Женни не всегда остается равнодушна к пасквилям, но Карл веселится от всей души, перечитывая смесь лжи и бессильной злобы.
— На войне как на войне, — говорит он. — Классовая борьба беспощадна. Это борьба не на жизнь, а на смерть.
«Спутанные волосы Маркса черны, как уголь, а цвет лица грязно-желтый, — пишет пасквилянт. — Наполовину закрытый лоб необыкновенно шишковат, причем особенно выдаются узлы над глазами, противовесом которым являются «органы разрушения» за широко расставленными ушами».
В этом месте чтения ярость Женни проходит. Трудно удержаться от смеха. Женин обнимает Карла и, тщетно разыскивая «органы разрушения», целует его виски.
«Всему его лбу, как и чертам лица, недостает элемента благородства и идеальности. В маленьких темных близоруких глазах, прикрытых упомянутыми шишками, играет огонек, представляющий собой смесь ума и злости…»
— Какой силой надо обладать, чтобы вызывать столько злословия… и любви! — замечает Женни с гордостью.
Иоганн Сток жил в конце улицы Вожирар, возле шлагбаума. Женевьева выбрала эту улицу. Привлекла ее сельская простота, но главное — квартирная плата была на окраине доступна. Длинная Вожирар примыкала к сырому пригородному лугу. В непросыхающих лужах копошились гуси и утки. Маленькому Иоганну казалось, что он все еще в Медоне.
Сток предпочитал жить подальше от немецкой колонии, где тесное общение порождало частые ссоры. Несколько десятков тысяч изгнанников едва перебивались со дня на день, терпели злую нужду, бранились друг с другом, изнуренные лишениями, безысходностью. Иоганн не доверял людям, чуждался их. Тот, кто не бился с ним бок о бок на баррикадах и чьи мужество и преданность идее он не имел случая самолично проверить в тяжкие минуты, — был ему чужд.
— Не в час победы, а в миг поражения выверяются люди, — говаривал он.
После ареста и процесса бланкистов Стока выгнали из мастерской на улице Мира.

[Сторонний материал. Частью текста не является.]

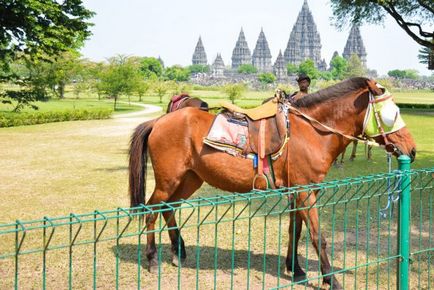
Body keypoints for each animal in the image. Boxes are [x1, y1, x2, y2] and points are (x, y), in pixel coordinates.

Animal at [130, 77, 418, 288]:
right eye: (392, 114)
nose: (412, 150)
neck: (311, 131)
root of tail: (159, 121)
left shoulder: (301, 191)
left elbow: (295, 230)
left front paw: (296, 268)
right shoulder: (304, 192)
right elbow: (317, 236)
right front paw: (330, 279)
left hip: (189, 179)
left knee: (169, 209)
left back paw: (178, 252)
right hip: (168, 181)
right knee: (152, 211)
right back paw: (152, 259)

Как некогда в Дармштадте, он повесил на бревенчатом желтом заборе самодельную вывеску и сел у окна латать старье окружных ремесленников. Пахло дегтем и навозом. Скрипел болт на колодце, проезжали, как когда-то на Церковной улице, тяжелые телеги. Сток больше не поет у окна гессенских песен, а если затянет «Марсельезу», Женевьева бледнеет, просит перестать. Дни проходят ровной чередой. Слишком ровной. Иоганн томится. Ждет. Чего? Соратники его в заточении. Бланки, Барбес, Флери навсегда вырваны из жизни. Страшные слова — «пожизненное заключение». Они — как крест на могиле. Но Сток не боится этих слов. Как знать, когда падут оковы? Было же в одно десятилетие столько восстаний. Разве всегда неизбежно поражение! Но пока надо терпеть, надо ждать, стиснув кулаки, тренируя нервы и волю.
Нелегко это — всегда быть сильным и спокойным. Сток тоскует по родине, и все чаще, как когда-то в заточении, настигают его слабость и отчаяние. Тогда он клянет покорность немецкого народа. Тогда он запил бы, если б не твердая маленькая рука Женевьевы, ее отрезвляющий голос. Она — его совесть. Приступ безволия кончается с приходом злобы. Там, где ненависть, нет слабости.
— Стадо! — кричит Иоганн. — Овечья покорность, сладкие надежды! Но кто испытал горечь знания людей, тот отравлен. Неужели у немецкого народа нет будущности и он ткет себе саван?!